Singapore’s minister says AI is not the new oil—it’s way better
For years, commentators compared data to one of the world’s most important commodities: oil. Much like how massive oil reserves conferred wealth and power on the world’s petrostates and fossil-fuel firms in the 20th century, countries and companies with lots of data could leverage that resource in the 21st century.
The argument is taking on greater relevance with the rise of AI: Large countries like the U.S. and China can train their AI models on massive amounts of data, while smaller economies, with less data on hand, just can’t keep up.
But Josephine Teo, Singapore’s minister for digital development and information, argued at the Fortune Brainstorm AI Singapore conference on Tuesday that oil is the wrong comparison to make when talking about how countries use data.
Unlike oil—a finite resource that goes away once extracted and used—data can be “recombined” many times over, she said. “Data is actually more useful when it is reused in many different contexts.”
Singapore adopted an AI strategy in 2019, and is now trying to leverage its existing strengths as a trade and travel hub to bolster its development of the new technology. “We aren’t trying to be an AI superpower. We don’t need to be,” Teo told Fortune in a recent feature on the country’s plans for AI.

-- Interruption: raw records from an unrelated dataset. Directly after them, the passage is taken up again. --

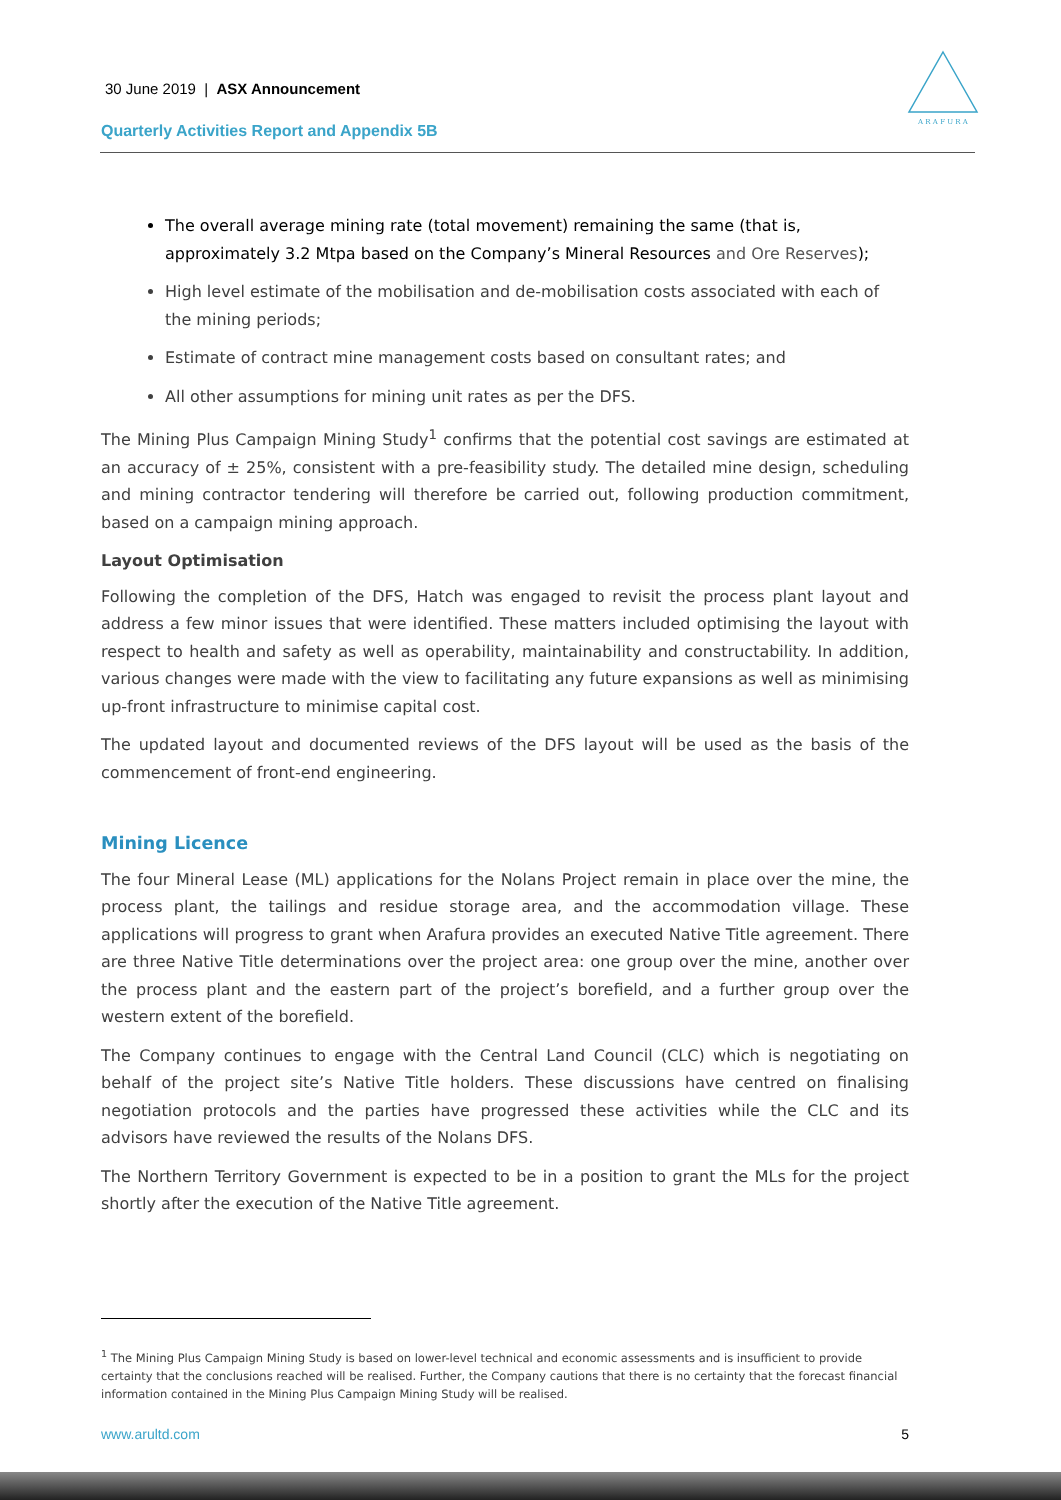30 June 2019 | ASX Announcement
Quarterly Activities Report and Appendix 5B
A R A F U R A
The overall average mining rate (total movement) remaining the same (that is, approximately 3.2 Mtpa based on the Company’s Mineral Resources and Ore Reserves);
High level estimate of the mobilisation and de-mobilisation costs associated with each of the mining periods;
Estimate of contract mine management costs based on consultant rates; and
All other assumptions for mining unit rates as per the DFS.
The Mining Plus Campaign Mining Study<sup>1</sup> confirms that the potential cost savings are estimated at an accuracy of ± 25%, consistent with a pre-feasibility study. The detailed mine design, scheduling and mining contractor tendering will therefore be carried out, following production commitment, based on a campaign mining approach.
Layout Optimisation
Following the completion of the DFS, Hatch was engaged to revisit the process plant layout and address a few minor issues that were identified. These matters included optimising the layout with respect to health and safety as well as operability, maintainability and constructability. In addition, various changes were made with the view to facilitating any future expansions as well as minimising up-front infrastructure to minimise capital cost.
The updated layout and documented reviews of the DFS layout will be used as the basis of the commencement of front-end engineering.
Mining Licence
The four Mineral Lease (ML) applications for the Nolans Project remain in place over the mine, the process plant, the tailings and residue storage area, and the accommodation village. These applications will progress to grant when Arafura provides an executed Native Title agreement. There are three Native Title determinations over the project area: one group over the mine, another over the process plant and the eastern part of the project’s borefield, and a further group over the western extent of the borefield.
The Company continues to engage with the Central Land Council (CLC) which is negotiating on behalf of the project site’s Native Title holders. These discussions have centred on finalising negotiation protocols and the parties have progressed these activities while the CLC and its advisors have reviewed the results of the Nolans DFS.
The Northern Territory Government is expected to be in a position to grant the MLs for the project shortly after the execution of the Native Title agreement.
<sup>1</sup> The Mining Plus Campaign Mining Study is based on lower-level technical and economic assessments and is insufficient to provide certainty that the conclusions reached will be realised. Further, the Company cautions that there is no certainty that the forecast financial information contained in the Mining Plus Campaign Mining Study will be realised.
www.arultd.com 5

On Tuesday, Teo suggested the country’s vibrant economy is one way Singapore can get access to the data it needs. “If you consider the size of our GDP, and use it as an indication of the breadth and depth of activities that are taking place in Singapore, and that every single one of those activities generates a data point—then maybe the data is not as small as we think it is,” she explained.
‘Tropical’ data centers
Still, the Singaporean minister noted some potential challenges to the country’s AI hopes. “In any new field, the pool of talent is always going to be a concern,” she said. “It’s not broad enough, it’s not deep enough.”
But she pushed back against suggestions that Singapore’s brief moratorium on data centers had hindered the country’s attractiveness as an AI hub.
In 2019, the Singaporean government briefly paused approvals of new data centers, owing to concerns about land use and power consumption. Operators fled elsewhere, including to neighboring Malaysia, which is now attracting billions of dollars in investment from Big Tech companies like Microsoft and Google.
But Teo argued Singapore, with 70 data centers, has some of the world’s “densest data center capacity.”
“If you look at our data center capacity relative to the size of our GDP, and if you compare it to, say, Japan or if you compare it to China, actually we have way more,” she claimed.
While Singapore is open to having more data centers, “the question is how do we do it whilst also being able to fulfill our commitments to the net-zero pathway,” she asked.
The answer is “tropical [data center] standards,” she said. “If you’re operating the data center in a tropical climate, do you need to operate it at a temperature that is so low? Or [is it that] actually with one degree higher, you’re okay?”